Din Üzerine Diyaloglar / Arthur Schopenauer

Sessizlik içinde düşünmenin unutulduğu, kesin doğrulara sıkı sıkıya sarılmanın bir güven değil bir uyuşukluk hâline geldiği çağlarda, bazı metinler vardır ki okurun zihninde keskin bir yankı bırakır. Din Üzerine Diyaloglar, Schopenhauer’in bu yankıyı yaratmak için seçtiği sahnedir. Felsefenin diliyle yazılmış bir meydan okuma, inancın özüne yöneltilmiş incelikli ama acımasız bir sorgulama, modern aklın Tanrı fikriyle dansıdır bu kitap.

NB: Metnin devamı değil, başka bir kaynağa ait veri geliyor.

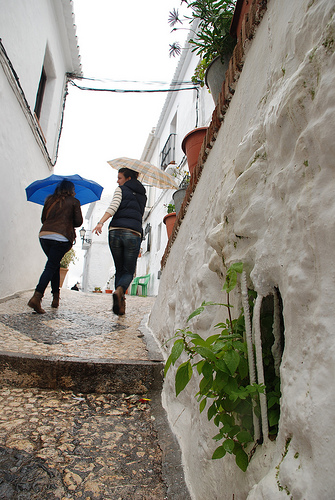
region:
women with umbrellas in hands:
[11, 147, 147, 317]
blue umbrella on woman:
[21, 167, 101, 211]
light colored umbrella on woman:
[104, 149, 178, 191]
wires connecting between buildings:
[70, 71, 208, 108]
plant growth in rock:
[162, 252, 278, 456]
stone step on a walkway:
[2, 333, 152, 410]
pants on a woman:
[106, 228, 136, 288]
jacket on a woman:
[42, 194, 81, 235]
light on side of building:
[78, 224, 90, 238]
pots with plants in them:
[156, 122, 212, 250]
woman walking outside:
[23, 117, 222, 348]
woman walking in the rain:
[29, 143, 206, 346]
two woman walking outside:
[42, 148, 259, 374]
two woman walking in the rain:
[17, 140, 203, 385]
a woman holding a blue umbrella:
[4, 144, 104, 283]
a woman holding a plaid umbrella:
[94, 147, 220, 325]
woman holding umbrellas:
[24, 149, 220, 320]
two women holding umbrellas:
[19, 139, 242, 418]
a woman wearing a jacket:
[18, 147, 202, 327]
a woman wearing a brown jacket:
[15, 179, 106, 296]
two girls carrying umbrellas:
[15, 143, 176, 323]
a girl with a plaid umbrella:
[101, 153, 176, 323]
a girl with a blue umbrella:
[18, 165, 106, 307]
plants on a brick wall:
[147, 5, 236, 236]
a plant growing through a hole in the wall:
[162, 235, 304, 479]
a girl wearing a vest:
[108, 163, 152, 232]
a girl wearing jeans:
[104, 221, 146, 297]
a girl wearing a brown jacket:
[37, 189, 87, 242]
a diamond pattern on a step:
[2, 289, 130, 352]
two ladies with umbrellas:
[12, 137, 185, 337]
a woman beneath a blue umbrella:
[24, 172, 104, 311]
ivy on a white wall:
[161, 261, 278, 469]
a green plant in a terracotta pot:
[162, 201, 180, 238]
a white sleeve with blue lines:
[107, 187, 122, 219]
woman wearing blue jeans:
[108, 229, 142, 288]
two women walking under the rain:
[26, 158, 179, 313]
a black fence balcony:
[161, 135, 175, 166]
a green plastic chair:
[131, 274, 152, 294]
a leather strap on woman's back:
[44, 194, 66, 226]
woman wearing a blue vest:
[110, 179, 147, 238]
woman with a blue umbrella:
[25, 173, 104, 312]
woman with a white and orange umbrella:
[91, 156, 177, 314]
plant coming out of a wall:
[165, 262, 278, 471]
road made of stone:
[0, 284, 167, 498]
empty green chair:
[130, 274, 151, 297]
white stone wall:
[148, 0, 334, 499]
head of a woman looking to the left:
[117, 167, 137, 186]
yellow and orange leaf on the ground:
[138, 398, 152, 401]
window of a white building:
[36, 45, 57, 137]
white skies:
[52, 0, 195, 290]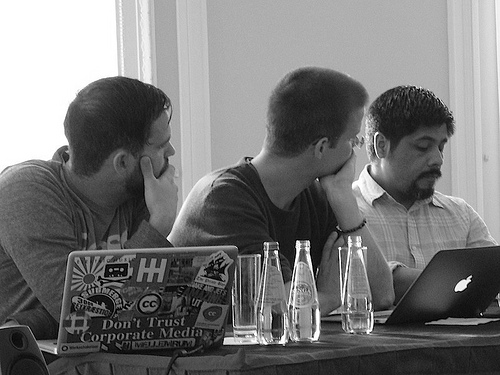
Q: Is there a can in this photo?
A: No, there are no cans.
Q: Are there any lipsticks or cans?
A: No, there are no cans or lipsticks.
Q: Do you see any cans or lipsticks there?
A: No, there are no cans or lipsticks.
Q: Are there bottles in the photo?
A: Yes, there is a bottle.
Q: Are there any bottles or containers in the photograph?
A: Yes, there is a bottle.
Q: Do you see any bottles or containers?
A: Yes, there is a bottle.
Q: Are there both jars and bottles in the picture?
A: No, there is a bottle but no jars.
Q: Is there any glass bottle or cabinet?
A: Yes, there is a glass bottle.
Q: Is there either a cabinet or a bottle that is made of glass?
A: Yes, the bottle is made of glass.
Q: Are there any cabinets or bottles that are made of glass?
A: Yes, the bottle is made of glass.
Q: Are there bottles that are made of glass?
A: Yes, there is a bottle that is made of glass.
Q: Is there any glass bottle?
A: Yes, there is a bottle that is made of glass.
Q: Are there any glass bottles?
A: Yes, there is a bottle that is made of glass.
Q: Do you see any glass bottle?
A: Yes, there is a bottle that is made of glass.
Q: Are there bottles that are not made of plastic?
A: Yes, there is a bottle that is made of glass.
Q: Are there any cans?
A: No, there are no cans.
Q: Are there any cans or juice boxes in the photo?
A: No, there are no cans or juice boxes.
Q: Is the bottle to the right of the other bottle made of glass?
A: Yes, the bottle is made of glass.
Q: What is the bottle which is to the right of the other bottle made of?
A: The bottle is made of glass.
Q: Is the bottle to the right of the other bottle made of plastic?
A: No, the bottle is made of glass.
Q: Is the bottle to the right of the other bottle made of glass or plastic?
A: The bottle is made of glass.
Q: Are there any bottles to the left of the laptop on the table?
A: Yes, there is a bottle to the left of the laptop.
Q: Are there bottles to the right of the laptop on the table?
A: No, the bottle is to the left of the laptop.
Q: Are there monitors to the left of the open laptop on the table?
A: No, there is a bottle to the left of the laptop.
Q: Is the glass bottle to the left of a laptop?
A: Yes, the bottle is to the left of a laptop.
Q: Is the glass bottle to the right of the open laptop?
A: No, the bottle is to the left of the laptop.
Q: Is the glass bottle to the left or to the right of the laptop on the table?
A: The bottle is to the left of the laptop.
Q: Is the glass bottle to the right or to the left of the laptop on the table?
A: The bottle is to the left of the laptop.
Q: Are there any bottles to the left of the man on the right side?
A: Yes, there is a bottle to the left of the man.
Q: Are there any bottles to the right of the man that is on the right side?
A: No, the bottle is to the left of the man.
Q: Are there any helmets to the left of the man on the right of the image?
A: No, there is a bottle to the left of the man.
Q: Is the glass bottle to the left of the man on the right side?
A: Yes, the bottle is to the left of the man.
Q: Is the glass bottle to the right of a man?
A: No, the bottle is to the left of a man.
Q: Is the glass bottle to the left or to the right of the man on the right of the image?
A: The bottle is to the left of the man.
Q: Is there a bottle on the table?
A: Yes, there is a bottle on the table.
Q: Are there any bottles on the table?
A: Yes, there is a bottle on the table.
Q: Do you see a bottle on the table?
A: Yes, there is a bottle on the table.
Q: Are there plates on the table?
A: No, there is a bottle on the table.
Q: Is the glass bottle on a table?
A: Yes, the bottle is on a table.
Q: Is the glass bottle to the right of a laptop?
A: Yes, the bottle is to the right of a laptop.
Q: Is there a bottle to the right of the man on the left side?
A: Yes, there is a bottle to the right of the man.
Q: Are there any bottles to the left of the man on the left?
A: No, the bottle is to the right of the man.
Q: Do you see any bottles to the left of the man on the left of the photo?
A: No, the bottle is to the right of the man.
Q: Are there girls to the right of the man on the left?
A: No, there is a bottle to the right of the man.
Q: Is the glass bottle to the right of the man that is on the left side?
A: Yes, the bottle is to the right of the man.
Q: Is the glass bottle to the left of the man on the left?
A: No, the bottle is to the right of the man.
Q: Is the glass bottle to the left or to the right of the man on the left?
A: The bottle is to the right of the man.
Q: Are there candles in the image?
A: No, there are no candles.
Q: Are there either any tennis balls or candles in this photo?
A: No, there are no candles or tennis balls.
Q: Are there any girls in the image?
A: No, there are no girls.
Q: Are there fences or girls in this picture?
A: No, there are no girls or fences.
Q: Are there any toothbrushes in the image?
A: No, there are no toothbrushes.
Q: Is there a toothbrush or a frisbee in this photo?
A: No, there are no toothbrushes or frisbees.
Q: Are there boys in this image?
A: No, there are no boys.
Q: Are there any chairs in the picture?
A: No, there are no chairs.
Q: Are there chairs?
A: No, there are no chairs.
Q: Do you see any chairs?
A: No, there are no chairs.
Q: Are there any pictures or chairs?
A: No, there are no chairs or pictures.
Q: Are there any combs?
A: No, there are no combs.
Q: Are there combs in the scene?
A: No, there are no combs.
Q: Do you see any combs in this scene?
A: No, there are no combs.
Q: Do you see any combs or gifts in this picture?
A: No, there are no combs or gifts.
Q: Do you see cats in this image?
A: No, there are no cats.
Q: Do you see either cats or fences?
A: No, there are no cats or fences.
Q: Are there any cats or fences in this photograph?
A: No, there are no cats or fences.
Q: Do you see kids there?
A: No, there are no kids.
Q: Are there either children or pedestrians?
A: No, there are no children or pedestrians.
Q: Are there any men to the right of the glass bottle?
A: Yes, there is a man to the right of the bottle.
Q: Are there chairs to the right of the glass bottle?
A: No, there is a man to the right of the bottle.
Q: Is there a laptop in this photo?
A: Yes, there is a laptop.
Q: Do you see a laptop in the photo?
A: Yes, there is a laptop.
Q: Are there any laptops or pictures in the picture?
A: Yes, there is a laptop.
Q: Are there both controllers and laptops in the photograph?
A: No, there is a laptop but no controllers.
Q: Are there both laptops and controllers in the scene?
A: No, there is a laptop but no controllers.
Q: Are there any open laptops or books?
A: Yes, there is an open laptop.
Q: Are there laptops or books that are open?
A: Yes, the laptop is open.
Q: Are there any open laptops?
A: Yes, there is an open laptop.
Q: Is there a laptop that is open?
A: Yes, there is a laptop that is open.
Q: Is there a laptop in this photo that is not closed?
A: Yes, there is a open laptop.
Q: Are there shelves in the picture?
A: No, there are no shelves.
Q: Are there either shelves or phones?
A: No, there are no shelves or phones.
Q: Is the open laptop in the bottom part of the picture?
A: Yes, the laptop is in the bottom of the image.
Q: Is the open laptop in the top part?
A: No, the laptop computer is in the bottom of the image.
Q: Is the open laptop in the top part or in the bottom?
A: The laptop is in the bottom of the image.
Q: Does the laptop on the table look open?
A: Yes, the laptop is open.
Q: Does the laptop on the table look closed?
A: No, the laptop is open.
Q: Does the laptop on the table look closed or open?
A: The laptop computer is open.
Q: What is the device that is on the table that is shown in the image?
A: The device is a laptop.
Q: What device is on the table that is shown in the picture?
A: The device is a laptop.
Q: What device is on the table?
A: The device is a laptop.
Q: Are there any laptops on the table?
A: Yes, there is a laptop on the table.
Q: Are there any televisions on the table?
A: No, there is a laptop on the table.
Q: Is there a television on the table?
A: No, there is a laptop on the table.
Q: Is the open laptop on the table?
A: Yes, the laptop is on the table.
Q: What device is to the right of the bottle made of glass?
A: The device is a laptop.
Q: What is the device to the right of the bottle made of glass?
A: The device is a laptop.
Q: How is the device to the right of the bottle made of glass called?
A: The device is a laptop.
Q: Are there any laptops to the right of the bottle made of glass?
A: Yes, there is a laptop to the right of the bottle.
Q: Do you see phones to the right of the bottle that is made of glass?
A: No, there is a laptop to the right of the bottle.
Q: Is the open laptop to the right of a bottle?
A: Yes, the laptop is to the right of a bottle.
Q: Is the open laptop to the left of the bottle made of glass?
A: No, the laptop computer is to the right of the bottle.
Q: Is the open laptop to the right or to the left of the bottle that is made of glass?
A: The laptop computer is to the right of the bottle.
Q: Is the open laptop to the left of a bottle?
A: No, the laptop is to the right of a bottle.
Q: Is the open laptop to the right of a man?
A: Yes, the laptop is to the right of a man.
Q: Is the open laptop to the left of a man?
A: No, the laptop is to the right of a man.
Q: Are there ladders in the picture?
A: No, there are no ladders.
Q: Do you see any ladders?
A: No, there are no ladders.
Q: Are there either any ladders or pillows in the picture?
A: No, there are no ladders or pillows.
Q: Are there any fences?
A: No, there are no fences.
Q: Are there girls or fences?
A: No, there are no fences or girls.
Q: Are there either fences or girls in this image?
A: No, there are no fences or girls.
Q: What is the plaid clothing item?
A: The clothing item is a shirt.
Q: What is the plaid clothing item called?
A: The clothing item is a shirt.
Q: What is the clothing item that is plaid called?
A: The clothing item is a shirt.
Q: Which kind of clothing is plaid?
A: The clothing is a shirt.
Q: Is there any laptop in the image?
A: Yes, there is a laptop.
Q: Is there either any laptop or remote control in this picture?
A: Yes, there is a laptop.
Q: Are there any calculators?
A: No, there are no calculators.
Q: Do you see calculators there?
A: No, there are no calculators.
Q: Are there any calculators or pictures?
A: No, there are no calculators or pictures.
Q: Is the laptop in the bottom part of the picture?
A: Yes, the laptop is in the bottom of the image.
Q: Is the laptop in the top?
A: No, the laptop is in the bottom of the image.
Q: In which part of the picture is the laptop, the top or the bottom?
A: The laptop is in the bottom of the image.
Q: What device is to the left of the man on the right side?
A: The device is a laptop.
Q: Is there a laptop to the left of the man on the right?
A: Yes, there is a laptop to the left of the man.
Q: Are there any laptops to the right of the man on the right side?
A: No, the laptop is to the left of the man.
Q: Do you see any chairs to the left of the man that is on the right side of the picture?
A: No, there is a laptop to the left of the man.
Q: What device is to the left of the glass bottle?
A: The device is a laptop.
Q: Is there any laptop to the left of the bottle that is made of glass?
A: Yes, there is a laptop to the left of the bottle.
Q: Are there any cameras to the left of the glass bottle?
A: No, there is a laptop to the left of the bottle.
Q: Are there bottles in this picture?
A: Yes, there is a bottle.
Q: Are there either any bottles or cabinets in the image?
A: Yes, there is a bottle.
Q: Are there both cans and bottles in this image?
A: No, there is a bottle but no cans.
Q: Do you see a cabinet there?
A: No, there are no cabinets.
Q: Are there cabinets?
A: No, there are no cabinets.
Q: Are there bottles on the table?
A: Yes, there is a bottle on the table.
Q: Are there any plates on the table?
A: No, there is a bottle on the table.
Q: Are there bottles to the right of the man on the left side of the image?
A: Yes, there is a bottle to the right of the man.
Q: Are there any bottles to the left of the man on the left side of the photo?
A: No, the bottle is to the right of the man.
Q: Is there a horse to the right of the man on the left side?
A: No, there is a bottle to the right of the man.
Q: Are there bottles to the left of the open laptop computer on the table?
A: Yes, there is a bottle to the left of the laptop computer.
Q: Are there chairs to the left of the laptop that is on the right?
A: No, there is a bottle to the left of the laptop computer.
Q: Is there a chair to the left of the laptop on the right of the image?
A: No, there is a bottle to the left of the laptop computer.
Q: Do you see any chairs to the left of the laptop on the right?
A: No, there is a bottle to the left of the laptop computer.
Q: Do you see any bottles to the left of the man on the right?
A: Yes, there is a bottle to the left of the man.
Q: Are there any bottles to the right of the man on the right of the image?
A: No, the bottle is to the left of the man.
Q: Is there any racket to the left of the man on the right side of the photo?
A: No, there is a bottle to the left of the man.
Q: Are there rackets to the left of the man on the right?
A: No, there is a bottle to the left of the man.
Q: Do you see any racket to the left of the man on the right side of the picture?
A: No, there is a bottle to the left of the man.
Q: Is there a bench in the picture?
A: No, there are no benches.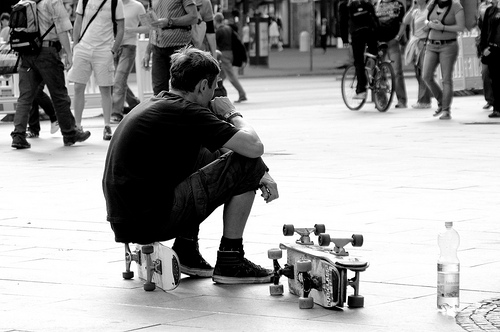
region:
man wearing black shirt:
[137, 125, 162, 155]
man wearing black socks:
[225, 235, 236, 245]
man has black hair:
[182, 61, 195, 83]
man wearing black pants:
[37, 58, 52, 75]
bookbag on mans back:
[10, 5, 37, 48]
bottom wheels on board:
[266, 249, 315, 304]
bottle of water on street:
[430, 209, 467, 314]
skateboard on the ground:
[122, 240, 180, 292]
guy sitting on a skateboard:
[101, 44, 276, 284]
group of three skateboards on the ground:
[268, 223, 370, 310]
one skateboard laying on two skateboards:
[280, 222, 368, 268]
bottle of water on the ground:
[438, 220, 459, 310]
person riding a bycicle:
[341, 0, 395, 112]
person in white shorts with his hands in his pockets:
[69, 0, 124, 140]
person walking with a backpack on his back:
[10, 0, 75, 149]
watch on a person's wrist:
[166, 16, 173, 28]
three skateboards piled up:
[261, 212, 382, 322]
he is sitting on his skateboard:
[85, 175, 271, 313]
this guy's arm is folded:
[145, 37, 290, 202]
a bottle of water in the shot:
[418, 205, 469, 320]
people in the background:
[10, 1, 118, 151]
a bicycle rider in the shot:
[314, 2, 404, 121]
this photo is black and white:
[2, 10, 484, 251]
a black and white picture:
[11, 10, 476, 322]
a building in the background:
[213, 5, 330, 80]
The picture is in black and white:
[6, 2, 492, 324]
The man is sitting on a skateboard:
[95, 35, 292, 288]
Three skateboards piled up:
[258, 203, 377, 328]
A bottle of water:
[422, 213, 465, 319]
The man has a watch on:
[212, 95, 250, 130]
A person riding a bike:
[335, 9, 412, 122]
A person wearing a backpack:
[5, 4, 89, 141]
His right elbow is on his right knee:
[242, 114, 268, 161]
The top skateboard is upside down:
[283, 210, 363, 278]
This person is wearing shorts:
[67, 16, 124, 127]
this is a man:
[86, 0, 300, 298]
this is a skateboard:
[98, 218, 214, 318]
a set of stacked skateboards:
[260, 198, 368, 329]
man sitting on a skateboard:
[66, 41, 279, 309]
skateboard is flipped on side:
[93, 217, 193, 319]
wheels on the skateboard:
[288, 215, 382, 252]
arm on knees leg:
[168, 104, 296, 181]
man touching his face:
[170, 48, 252, 120]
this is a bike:
[336, 16, 418, 128]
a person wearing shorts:
[50, 25, 130, 90]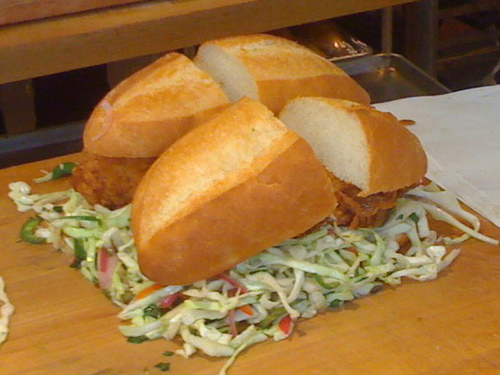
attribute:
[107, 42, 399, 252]
bread — cut, white, large, french, frenc, sliced, golden brown, soft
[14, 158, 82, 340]
board — brown, wooden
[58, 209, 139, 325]
lettuce — chopped, green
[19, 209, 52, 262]
pepper — green, sliced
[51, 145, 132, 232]
meat — brown, fried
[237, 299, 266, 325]
carrot — orange, small, sliced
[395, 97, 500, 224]
napkin — white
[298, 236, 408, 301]
cabbage — shredded, cut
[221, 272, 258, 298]
onion — purple, sliced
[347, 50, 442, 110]
tray — metal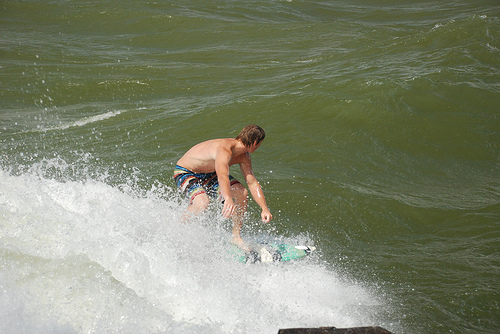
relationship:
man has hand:
[147, 77, 324, 325] [258, 210, 273, 225]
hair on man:
[235, 124, 265, 149] [147, 77, 324, 325]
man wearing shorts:
[147, 77, 324, 325] [174, 161, 241, 206]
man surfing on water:
[147, 77, 324, 325] [293, 114, 421, 229]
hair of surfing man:
[235, 124, 265, 149] [169, 109, 278, 245]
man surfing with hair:
[147, 77, 324, 325] [236, 123, 273, 148]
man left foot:
[147, 77, 324, 325] [227, 231, 247, 243]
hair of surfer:
[235, 124, 265, 149] [170, 124, 271, 256]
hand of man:
[258, 210, 273, 225] [142, 110, 300, 282]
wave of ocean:
[2, 147, 411, 329] [189, 27, 399, 86]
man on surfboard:
[147, 77, 324, 325] [213, 242, 318, 262]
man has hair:
[147, 77, 324, 325] [233, 123, 265, 144]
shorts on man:
[167, 168, 240, 206] [167, 123, 277, 257]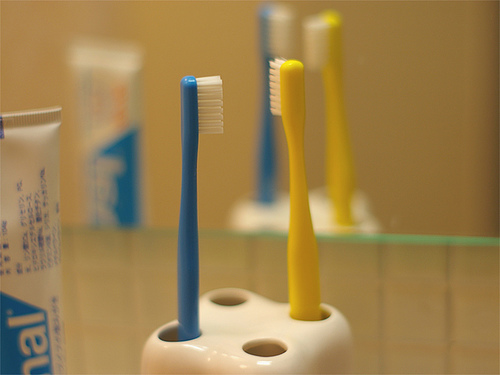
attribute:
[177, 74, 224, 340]
toothbrush — clean, blue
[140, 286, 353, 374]
holder — white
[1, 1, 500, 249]
mirror — hanging, clean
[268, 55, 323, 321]
toothbrush — yellow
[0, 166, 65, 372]
foreign letters — blue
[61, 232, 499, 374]
wall — white, textured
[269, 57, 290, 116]
bristles — white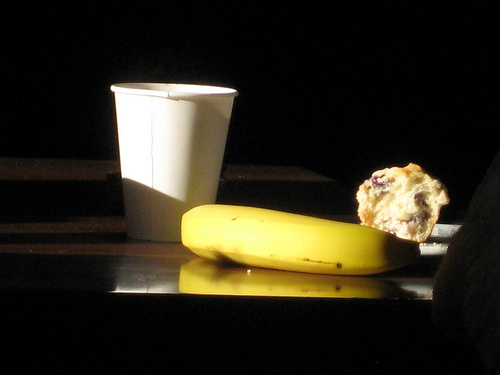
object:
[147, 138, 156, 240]
seam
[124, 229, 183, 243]
base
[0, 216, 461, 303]
table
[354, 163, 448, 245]
food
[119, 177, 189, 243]
shadow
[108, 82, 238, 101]
mouth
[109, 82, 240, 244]
cup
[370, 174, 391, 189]
fruit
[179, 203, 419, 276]
banana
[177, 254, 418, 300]
reflection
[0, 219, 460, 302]
surface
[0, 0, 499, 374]
background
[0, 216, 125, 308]
shadow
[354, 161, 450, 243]
snack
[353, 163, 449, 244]
muffin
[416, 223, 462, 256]
plate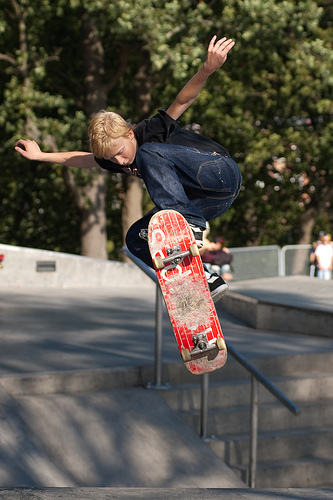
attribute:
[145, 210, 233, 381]
skateboard — scratched up, red, white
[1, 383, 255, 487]
ramp — grey, concrete, partially shaded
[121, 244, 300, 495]
rail — metal, gray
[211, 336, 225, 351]
wheels — white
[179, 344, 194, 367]
wheels — whit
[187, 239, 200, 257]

Schopenhauer, klasik dogmalara körü körüne sadakati değil; açık fikirli sorgulamayı, zihinsel cesareti ve fikrî yalnızlığı savunur. Bu diyaloglarda karşımıza çıkan sesler —inanmış, şüphe eden ve reddedenin sesleri— aslında insan zihninin asırlardır kendi içinde yürüttüğü bir tartışmadır. Yazar, Tanrı, ölüm, ahlak ve kurtuluş kavramlarını incelerken yalnızca dini değil, insanın korkularını, ihtiyaçlarını ve varoluşsal çaresizliklerini de mercek altına alır.
Ancak bu metni yalnızca bir eleştiri olarak görmek eksik olur. Çünkü Schopenhauer’in amacı ne inancı yıkmak ne de dogmayı yüceltmektir. O, düşüncenin gücünü kullanarak okuyucunun önüne bir ayna tutar. Bu aynada beliren yalnızca din değil, aynı zamanda dinin arkasına saklanan arzular, korkular ve toplumsal alışkanlıklardır.
Din Üzerine Diyaloglar, herhangi bir inancı savunmadan ya da saldırmadan, sadece düşünmeye ve yeniden düşünmeye davet eden nadir metinlerden biridir. Kitabın satır aralarında hissedilen soğukkanlı ironi ve keskin zeka, Schopenhauer’in felsefi üslubunun da bir imzasıdır. Bu yüzden eser, yalnızca dinle ilgilenenlere değil, fikirle, itirazla ve hakikatin izini sürmeyle ilgilenen herkese hitap eder.